#### TRECHO DO TEXTO
Nesse 7 de setembro de 2023 faz exatos 201 anos da Independência do Brasil. Mas de que tipo de ‘independência’ estamos falando mesmo?
O Grito do Ipiranga (palavra que em tupy guarani significa ‘rio vermelho’) se deu a 7 de setembro de 1822, por D. Pedro I, uma vez que seu pai, D. João VI, acompanhado da esposa e de sua corte, havia regressado a Portugal, em 1821, para assumir o governo por lá. Portugal estava mergulhado em uma contenda que ficou conhecida como “Revolução Liberal do Porto”. Dessa forma, a família real abocanhava o Brasil e Portugal de uma só mordida.
Lembremos de que o Brasil só aboliu a escravidão em 1888 (66 anos após o Grito do Ipiranga), nesse quesito foi o último país do mundo a fazê-lo. E a escravidão foi abolida não porque os donos do poder ficaram condoídos com os sofrimentos dos escravizados.
Não foi uma questão de ‘peso na consciência’. E eles não tinham esse peso na consciência simplesmente porque a Igreja Católica dissera que os ‘negros escravos não tinham alma!’, portanto não eram criaturas de Deus. Eram coisas. Máquinas de trabalhar.

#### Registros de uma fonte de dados

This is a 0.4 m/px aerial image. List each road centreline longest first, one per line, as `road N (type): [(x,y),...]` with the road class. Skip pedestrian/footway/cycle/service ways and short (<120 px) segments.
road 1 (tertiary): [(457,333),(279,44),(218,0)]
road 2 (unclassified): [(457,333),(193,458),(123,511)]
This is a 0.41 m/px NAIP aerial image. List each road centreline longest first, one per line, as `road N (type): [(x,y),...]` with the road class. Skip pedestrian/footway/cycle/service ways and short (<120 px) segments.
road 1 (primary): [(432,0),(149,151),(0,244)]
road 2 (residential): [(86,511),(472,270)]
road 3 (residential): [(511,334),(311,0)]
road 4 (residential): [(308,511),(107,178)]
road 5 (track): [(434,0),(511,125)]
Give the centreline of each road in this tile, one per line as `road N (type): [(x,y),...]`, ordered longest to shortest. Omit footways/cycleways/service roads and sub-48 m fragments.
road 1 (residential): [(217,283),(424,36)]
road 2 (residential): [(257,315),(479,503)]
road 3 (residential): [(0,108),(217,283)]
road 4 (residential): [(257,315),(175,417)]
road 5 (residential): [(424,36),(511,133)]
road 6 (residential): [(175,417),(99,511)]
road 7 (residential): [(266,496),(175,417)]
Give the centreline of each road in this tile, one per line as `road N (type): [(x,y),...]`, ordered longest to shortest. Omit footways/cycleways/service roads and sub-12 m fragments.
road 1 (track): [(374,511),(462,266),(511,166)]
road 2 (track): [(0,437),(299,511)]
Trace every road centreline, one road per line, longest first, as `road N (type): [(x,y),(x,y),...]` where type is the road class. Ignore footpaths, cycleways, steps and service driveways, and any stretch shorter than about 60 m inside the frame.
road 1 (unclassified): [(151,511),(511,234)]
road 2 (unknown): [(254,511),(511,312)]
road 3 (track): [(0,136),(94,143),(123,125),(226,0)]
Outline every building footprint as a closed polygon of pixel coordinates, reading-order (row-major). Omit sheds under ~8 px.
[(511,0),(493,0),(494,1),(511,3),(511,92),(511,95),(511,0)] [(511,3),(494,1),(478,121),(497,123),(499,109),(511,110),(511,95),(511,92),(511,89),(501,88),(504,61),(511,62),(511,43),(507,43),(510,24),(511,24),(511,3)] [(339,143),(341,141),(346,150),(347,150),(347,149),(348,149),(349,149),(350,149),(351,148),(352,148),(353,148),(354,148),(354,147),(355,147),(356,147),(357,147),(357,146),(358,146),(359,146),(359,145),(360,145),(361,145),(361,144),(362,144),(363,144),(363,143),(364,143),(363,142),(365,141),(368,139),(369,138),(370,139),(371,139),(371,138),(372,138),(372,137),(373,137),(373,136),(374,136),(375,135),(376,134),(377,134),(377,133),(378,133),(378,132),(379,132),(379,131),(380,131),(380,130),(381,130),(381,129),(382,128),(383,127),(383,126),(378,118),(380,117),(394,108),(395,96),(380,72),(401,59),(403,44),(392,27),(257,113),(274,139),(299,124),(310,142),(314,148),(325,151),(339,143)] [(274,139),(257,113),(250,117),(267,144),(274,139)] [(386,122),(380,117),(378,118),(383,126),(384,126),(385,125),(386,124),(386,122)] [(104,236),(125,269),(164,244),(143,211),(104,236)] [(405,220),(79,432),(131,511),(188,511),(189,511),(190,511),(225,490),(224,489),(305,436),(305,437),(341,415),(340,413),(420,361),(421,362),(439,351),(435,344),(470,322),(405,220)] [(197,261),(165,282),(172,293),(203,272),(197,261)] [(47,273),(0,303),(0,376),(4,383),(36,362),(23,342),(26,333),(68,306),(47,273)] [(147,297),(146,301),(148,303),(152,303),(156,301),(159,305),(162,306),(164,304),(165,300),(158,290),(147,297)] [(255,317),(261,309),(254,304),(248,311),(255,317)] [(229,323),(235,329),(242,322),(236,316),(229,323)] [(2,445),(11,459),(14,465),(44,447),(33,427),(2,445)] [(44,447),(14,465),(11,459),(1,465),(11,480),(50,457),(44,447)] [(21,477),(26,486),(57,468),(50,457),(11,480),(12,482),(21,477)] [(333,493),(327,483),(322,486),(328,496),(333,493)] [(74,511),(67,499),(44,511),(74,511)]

#### O QUE SE PEDE
• A. Reescreva o trecho do texto sobre a Independência que começa com as palavras "O Grito do Ipiranga (palavra" e termina com "sofrimentos dos escravizados.", renomeando "Grito do Ipiranga" para "Brado do Ipiranga" em todas as ocorrências.
• B. Repita sem alterações as entradas desde o início até a linha que contém "road 5 (track): [(434,0),(511,125)]", incluindo essa linha.
O texto sobre a Independência e as entradas não têm relação entre si.

#### RESPOSTAS POR TAREFA
• A.
O Brado do Ipiranga (palavra que em tupy guarani significa ‘rio vermelho’) se deu a 7 de setembro de 1822, por D. Pedro I, uma vez que seu pai, D. João VI, acompanhado da esposa e de sua corte, havia regressado a Portugal, em 1821, para assumir o governo por lá. Portugal estava mergulhado em uma contenda que ficou conhecida como “Revolução Liberal do Porto”. Dessa forma, a família real abocanhava o Brasil e Portugal de uma só mordida.
Lembremos de que o Brasil só aboliu a escravidão em 1888 (66 anos após o Brado do Ipiranga), nesse quesito foi o último país do mundo a fazê-lo. E a escravidão foi abolida não porque os donos do poder ficaram condoídos com os sofrimentos dos escravizados.

• B.
This is a 0.4 m/px aerial image. List each road centreline longest first, one per line, as `road N (type): [(x,y),...]` with the road class. Skip pedestrian/footway/cycle/service ways and short (<120 px) segments.
road 1 (tertiary): [(457,333),(279,44),(218,0)]
road 2 (unclassified): [(457,333),(193,458),(123,511)]
This is a 0.41 m/px NAIP aerial image. List each road centreline longest first, one per line, as `road N (type): [(x,y),...]` with the road class. Skip pedestrian/footway/cycle/service ways and short (<120 px) segments.
road 1 (primary): [(432,0),(149,151),(0,244)]
road 2 (residential): [(86,511),(472,270)]
road 3 (residential): [(511,334),(311,0)]
road 4 (residential): [(308,511),(107,178)]
road 5 (track): [(434,0),(511,125)]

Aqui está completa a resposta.